** Work instructions **
1. List every person named by full first and last name in the mailing-list post about the O(1) scheduler.
2. From the mailing-list post about the O(1) scheduler, output the passage from "From: Andrea Arcangeli" up to and including "is catching up?".
#### Text shown
Re: O(1) scheduler gives big boost to tbench 192

From: Andrea Arcangeli (andrea@suse.de)
Date: Sat May 04 2002 - 03:13:45 EST


On Fri, May 03, 2002 at 01:29:11PM -0700, Gerrit Huizenga wrote:
> In message <20020503093856.A27263@rushmore>, > : rwhron@earthlink.net writes:
> > > > > Rumor is that on some workloads MQ it outperforms O(1), but it
> > > > > may be that the latest (post K3?) O(1) is catching up?
> >
> > Is MQ based on the Davide Libenzi scheduler?
> > (a version of Davide's scheduler is in the -aa tree).
>
> No - Davide's is another variant. All three had similar goals

Davide's patch reduces the complexity of the scheduler from O(N) where N
is the number of tasks in the system, to O(N) where N is the number of
simultaneous running tasks in the system. It's also a simple
optimization and it can make responsiveness even better than the mainline
scheduler. I know many people is using 2.4 with some thousand tasks
with only a few of them (let's say a dozen of them) running
simultaneously, so while the O(1) scheduler would be even better, the
dyn-sched patch from Davide looked the most attractive for production
usage given its simplicty. I also refined it a little while merging it
with Davide's overview.

Soon I will also get into merging the O(1) scheduler, but first I want
to inspect the interactivity and pipe bandwith effect, at least to
understand why they are getting affected (one first variable could be
the removal of the sync-wakeup, O(1) scheduler needs to get the wakeup
anyways in order to run the task but still we can teach the O(1)
########
#### Extracted records
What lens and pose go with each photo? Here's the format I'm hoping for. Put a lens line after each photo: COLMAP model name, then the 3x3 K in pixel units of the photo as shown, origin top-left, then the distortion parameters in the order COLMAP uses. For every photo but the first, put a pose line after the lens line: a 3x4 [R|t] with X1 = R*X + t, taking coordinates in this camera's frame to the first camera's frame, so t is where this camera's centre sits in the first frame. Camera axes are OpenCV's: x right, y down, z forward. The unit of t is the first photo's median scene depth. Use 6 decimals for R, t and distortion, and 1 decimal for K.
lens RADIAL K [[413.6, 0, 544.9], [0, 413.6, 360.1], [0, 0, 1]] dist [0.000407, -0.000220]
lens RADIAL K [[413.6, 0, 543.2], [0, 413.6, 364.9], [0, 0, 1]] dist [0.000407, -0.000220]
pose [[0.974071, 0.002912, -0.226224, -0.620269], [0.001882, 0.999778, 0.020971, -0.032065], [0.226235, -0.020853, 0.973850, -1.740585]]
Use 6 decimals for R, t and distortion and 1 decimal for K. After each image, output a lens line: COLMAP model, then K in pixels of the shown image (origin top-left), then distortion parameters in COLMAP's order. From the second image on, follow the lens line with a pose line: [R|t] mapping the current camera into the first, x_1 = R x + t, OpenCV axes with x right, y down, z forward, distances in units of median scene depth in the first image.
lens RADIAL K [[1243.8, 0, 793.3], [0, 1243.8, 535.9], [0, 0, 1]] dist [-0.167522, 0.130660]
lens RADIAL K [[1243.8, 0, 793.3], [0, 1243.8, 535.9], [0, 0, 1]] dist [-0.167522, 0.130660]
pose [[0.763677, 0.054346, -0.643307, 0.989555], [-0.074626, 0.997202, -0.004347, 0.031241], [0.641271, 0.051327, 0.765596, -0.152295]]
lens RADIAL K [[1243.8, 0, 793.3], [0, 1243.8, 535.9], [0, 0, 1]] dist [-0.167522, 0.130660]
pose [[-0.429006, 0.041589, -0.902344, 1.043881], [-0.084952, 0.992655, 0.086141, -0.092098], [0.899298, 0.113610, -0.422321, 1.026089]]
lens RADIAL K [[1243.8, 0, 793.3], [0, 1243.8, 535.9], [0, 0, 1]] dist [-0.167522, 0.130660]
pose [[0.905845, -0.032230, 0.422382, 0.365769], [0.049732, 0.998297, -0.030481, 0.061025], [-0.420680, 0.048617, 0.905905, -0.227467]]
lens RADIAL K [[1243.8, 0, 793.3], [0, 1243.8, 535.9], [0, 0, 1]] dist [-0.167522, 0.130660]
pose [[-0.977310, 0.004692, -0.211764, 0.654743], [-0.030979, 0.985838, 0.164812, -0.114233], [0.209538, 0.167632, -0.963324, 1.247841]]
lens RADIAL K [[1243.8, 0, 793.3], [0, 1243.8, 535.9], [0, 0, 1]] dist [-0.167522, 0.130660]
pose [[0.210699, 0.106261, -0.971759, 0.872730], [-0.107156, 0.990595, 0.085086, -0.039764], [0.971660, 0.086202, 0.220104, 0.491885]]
########
** Response list **
1.
Andrea Arcangeli
Gerrit Huizenga
Davide Libenzi

2.
From: Andrea Arcangeli (andrea@suse.de)
Date: Sat May 04 2002 - 03:13:45 EST


On Fri, May 03, 2002 at 01:29:11PM -0700, Gerrit Huizenga wrote:
> In message <20020503093856.A27263@rushmore>, > : rwhron@earthlink.net writes:
> > > > > Rumor is that on some workloads MQ it outperforms O(1), but it
> > > > > may be that the latest (post K3?) O(1) is catching up?